● **PASSAGE FOR REVIEW**
Questionable live appearances aside, the Yeah Yeah Yeahs sure know how to cut an album. In 2003, ‘Fever To Tell’ was lusty and electric, oozing garage rock swagger. 2006’s ‘Show Me Your Bones’ found a more pensive acoustic stomp before 2009’s ‘It’s Blitz’ erupted into a synth-heavy set of modern dance classics and slow burning pop songs. Their fourth album, ‘Mosquito’, complete with its divisive artwork stands up as a worthy addition to the New York three piece’s studio catalogue.

Beginning with lead single ‘Sacrilege,’ the band work themselves into a soul choir-backed gospel frenzy. Interesting vocal delivery and noodling guitar licks are anchored down by Brian Chase’s consistently creative drumming. His efforts on the skins throughout the record are inspired and directional. The man has a clear handle on how to create groove and colour through dynamic playing. For a band whose early career was built on chaos, the YYYs are sounding focused here, whilst still retaining an exciting tension between control and release. As the repeated choral refrain dies out at the end of ‘Sacrilege’, it's clear that the band is setting themselves a challenge in sonic exploration. Like Bloc Party and other indie acts born circa 2003, they shift and grow with each record, responding the landscape around them. It seems to be working.

● **RECORDS PROVIDED**
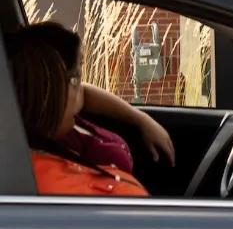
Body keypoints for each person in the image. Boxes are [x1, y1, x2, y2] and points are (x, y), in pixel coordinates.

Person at [6, 22, 175, 196]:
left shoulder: (62, 121)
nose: (81, 87)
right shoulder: (49, 162)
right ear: (53, 92)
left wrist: (141, 118)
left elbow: (85, 92)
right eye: (76, 78)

● **EXERCISE BRIEF**
Write the next part of the album review, picking up right after its final sentence. The rows aren't needed for this.

● **TASK RESPONSE**
For a record named after an annoying bloodsucker, there are some surprisingly beautiful moments within. ‘Subway’ uses NYC subway train samples to create a downbeat atmospheric slow burner. Karen O yearns convincingly, with tender accompaniment from guitarist Nick Zinner. Closing number, ‘Wedding Song’, is similarly evocative and showcases the band’s ability for earnest storytelling. The addition of a heartbeat resembling loop keeps the track grounded and pulsing with warm energy.

The Yeah Yeah Yeahs sure know how to cut an album.

There are of course plenty of post-punk jams and proto-dance tracks to cushion these ballads and ensure the record holds a dynamic range of moods. The title track is at once rowdy and whispered. Sexualised lyrics are drawled out of the grinding band, tremolo guitar work imitating the approaching bloodsucker.

YYYs are definitely a studio band. The ability to refine and produce their sound is essential to the kind of tracks they write and none more so than here. ‘Mosquito’ is a detailed album bursting with catchy ideas and competent songwriting. Even if they sometimes struggle to get it together onstage, the YYYs have achieved another strong record and it deserves some attention.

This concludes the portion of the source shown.